In Giappone Chie Hayakawa immaginava nel 2022 il piano 75, quello per cui gli anziani non potevano superare i 75 anni di età e venivano sottoposti a un’eutanasia forzata, per evitare l’eccessivo aumento dell’età media della società nipponica. Nel Brasile di O último azul i livelli non sono quelli, ma ci si vuole comunque liberare degli anziani, magari illudendoli che riceveranno trattamenti speciali e straordinari in una colonia, lontana dagli occhi di tutti - soprattutto dei figli “troppo impegnati”. Occhio non vede… Teca però, anche se ha 77 anni, non ci sta bene dentro questa gabbia, ha ancora energie, sa prendersi cura di se stessa, non ha bisogno del pannolone, ragiona come una ragazzina e ha sempre lavorato abbastanza da tenersi in forma. E se l’anagrafe non ti rappresenta, e non ti riconosci in quello che gli altri ritengono dovresti essere alla tua età, che puoi fare se non fuggire dallo status quo nella foresta amazzonica, e sfondare le sbarre di una prigione a cielo aperto in cui ogni movimento e ogni azione richiede l’autorizzazione di qualcuno (qui la figlia di Teca) che di te non sa davvero nulla? 

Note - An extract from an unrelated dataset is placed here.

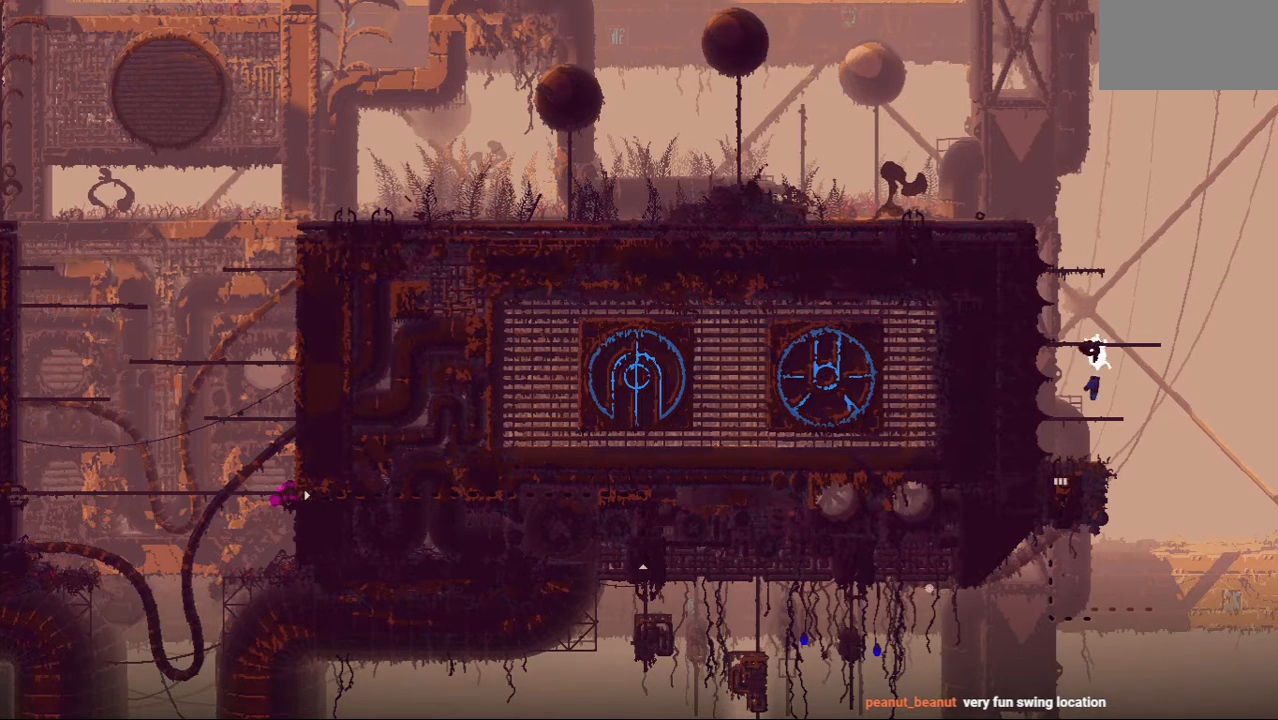
{"keys": [], "events": [[104, "up", "up"], [125, "up", "down"], [312, "up", "up"], [458, "left", "up"]]}
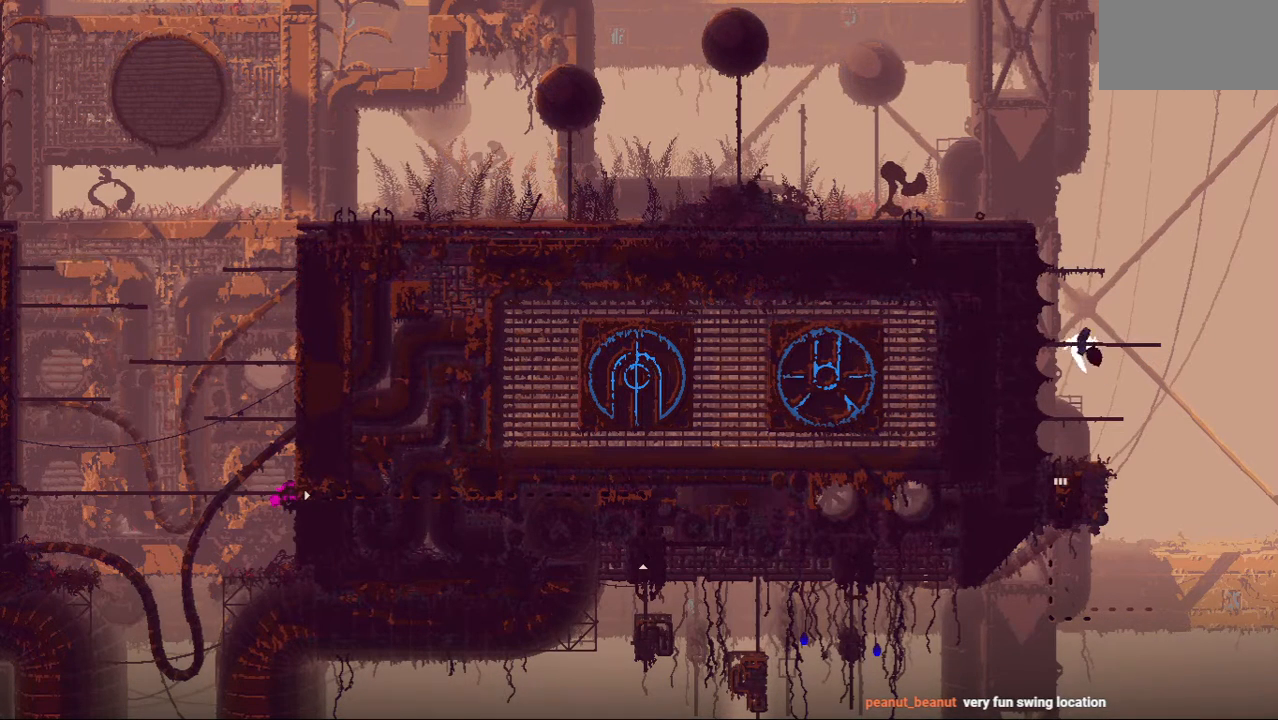
{"keys": [], "events": [[104, "left", "down"], [312, "left", "up"]]}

Gabriel Mascaro, che aveva fatto parlare di sé a Venezia 2015 per Neon Bull, gira un on the road senile con la foga gentile di un teen drama, ironizzando sugli stereotipi sull’età che avanza nella scenografia di un Brasile povero in cui chiunque, giovane o vecchio, vuole fuggire, che sia col gioco d’azzardo o che sia con la droga allucinogena ottenuta dalla bava di una lumaca, da assumere per via oculare come con un collirio (per “vedere tutto”). In un invito classico a un’eterna fuga, e a un eterno futuro senza limiti, O último azul è il feel good movie della Berlinale 75 (come il Plan, sì), così classico da mettere d’accordo tutti, così lineare e incoraggiante da contagiare il buon umore. Così accomodante, sciolto, che ti senti pure un po’ antipatico se te lo dimentichi domani ma tant’è. Il film esce già stampato col suo messaggio senza ballarci abbastanza attorno - come illudono i titoli di testa - ma volando sulle sue certezze come l’ultraleggero che nel film trasporta in giro per i cieli del paese la scritta “Il futuro è per tutti”. È il caso in cui essere essenziali non è il miglior pregio che offre la casa, forse perché il film illude che prima o poi Teca proverà quel collirio, vedrà qualcosa per farla vedere anche a noi, e invece rimaniamo intrappolati noi in un drone panoramico finale che tiene Teca al suo posto, lontana anche dai nostri occhi.